Idol and Stevens spent the first few years of the next decade largely out of the public eye, but rather than playing hardcore shuffleboard in a headbangers' retirement home somewhere, they were doing what they'd always done: writing songs. Enlisting producer Trevor Horn (formerly of Yes and The Buggles, the band who fingered Video in the heinous murder of the Radio Star), they spent most of 2014 in the studio cranking out new tracks — and in December of that year, they dropped Kings & Queens of the Underground, Billy Idol's seventh studio album.

Critics were mostly kind. Rolling Stone singled out standout track "Can't Break Me Down" as "a punky pop tune with a ... chorus catchier than anything Fall Out Boy have written lately," and Ultimate Classic Rock praised Idol for being "more interested in exploring new, more mature territory than in recapturing his Rebel Yell heyday." Also in 2014, he released the aforementioned autobiography Dancing With Myself, a New York Times best-seller which didn't skimp on the sordid details of Idol's hedonistic early years. "I am hopelessly divided between the dark and the good, the rebel and the saint, the sex maniac and the monk, the poet and the priest, the demagogue and the populist," he wrote. "Pen to paper, I am putting it all down, every bit from the heart." As if he has ever done anything any other way.

Rebel yelling into the future

Way back in the day, before the release of his first solo record, Billy Idol had announced his arrival in New York with the release of a little-heard EP called Don't Stop, a title he has since seemed to adopt as his personal mandate. He's now over 60, but if you think he's going to stop rocking any time before he's literally forced to by Death himself, you must be as high as Billy Idol currently isn't. He's long since tamed his drug demons, saying on his website, "Now I live for going on stage, that's the biggest drug, the biggest high. I still have a couple of drinks but I don't need to be up there drunk or f*cked up, I get high off the music, whether it's new music or old."

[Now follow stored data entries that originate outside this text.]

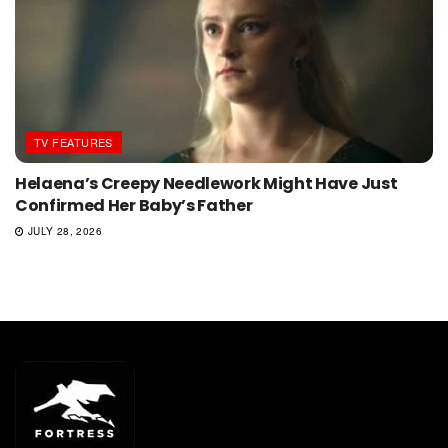
TV FEATURES
Helaena’s Creepy Needlework Might Have Just
Confirmed Her Baby’s Father
JULY 28, 2026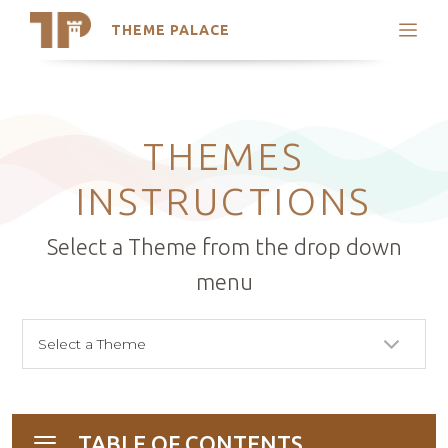
THEME PALACE
Search
Support
Skip
My Accounts
to
content
Latest Themes
THEMES
Trending Themes
INSTRUCTIONS
Select a Theme from the drop down
menu
TABLE OF CONTENTS
Toggle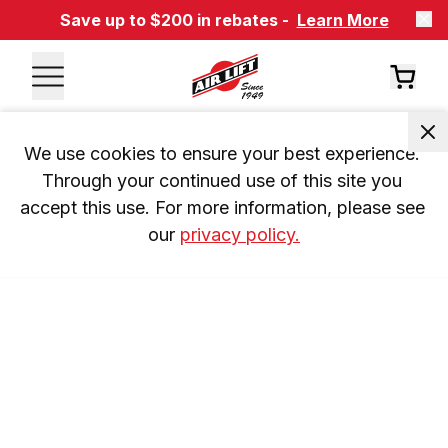
Save up to $200 in rebates -
Learn More
We use cookies to ensure your best experience. 
Through your continued use of this site you 
accept this use. For more information, please see 
our 
privacy policy.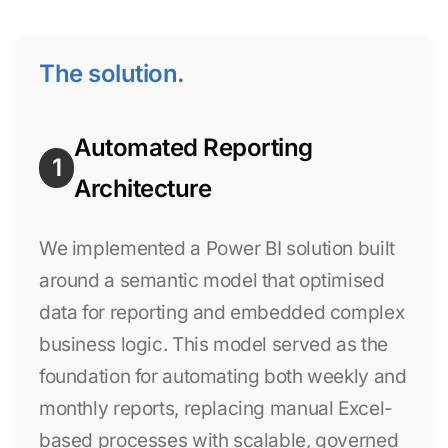
The solution.
Automated Reporting
1
Architecture
We implemented a Power BI solution built
around a semantic model that optimised
data for reporting and embedded complex
business logic. This model served as the
foundation for automating both weekly and
monthly reports, replacing manual Excel-
based processes with scalable, governed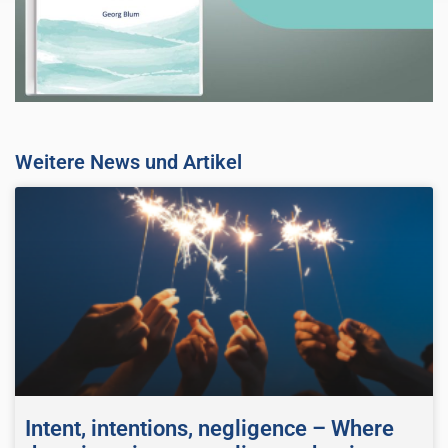
Weitere News und Artikel
Intent, intentions, negligence – Where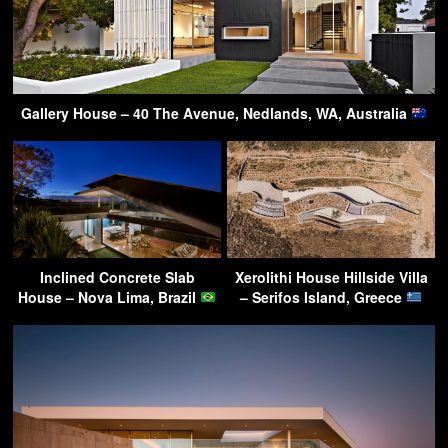
Gallery House – 40 The Avenue, Nedlands, WA, Australia
Inclined Concrete Slab
Xerolithi House Hillside Villa
House – Nova Lima, Brazil
– Serifos Island, Greece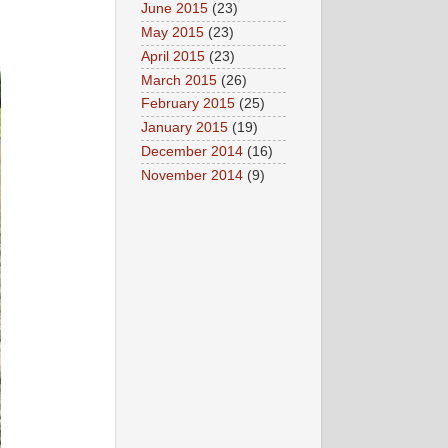
June 2015
(23)
May 2015
(23)
April 2015
(23)
March 2015
(26)
February 2015
(25)
January 2015
(19)
December 2014
(16)
November 2014
(9)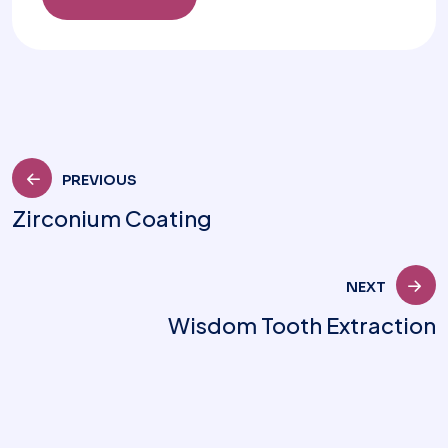
PREVIOUS
Zirconium Coating
NEXT
Wisdom Tooth Extraction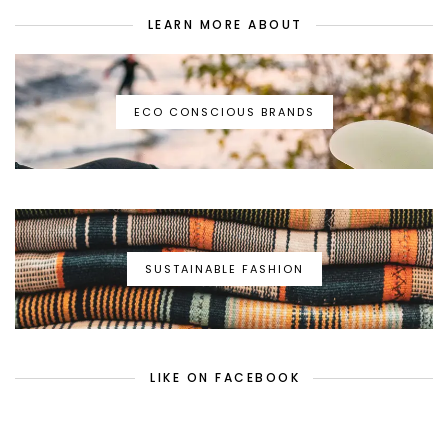
LEARN MORE ABOUT
ECO CONSCIOUS BRANDS
SUSTAINABLE FASHION
LIKE ON FACEBOOK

Or, even a little of both. A gaggle of EDM artists recently paid tribute to Idol's 1987 remix project Vital Idol with a compilation entitled Vital Idol: Revitalized, which features remixes of his biggest hits from the likes of The Crystal Method, CRAY, and Tropkillaz. But the fact that Idol always seems to be looking to the future doesn't mean he has no appreciation for tradition. In September 2018, he announced that Steve Stevens will join him in holding down a ten-date Las Vegas residency at the Palms Casino Resort — the ultimate destination for a man who has been on the road to Sin City his entire life.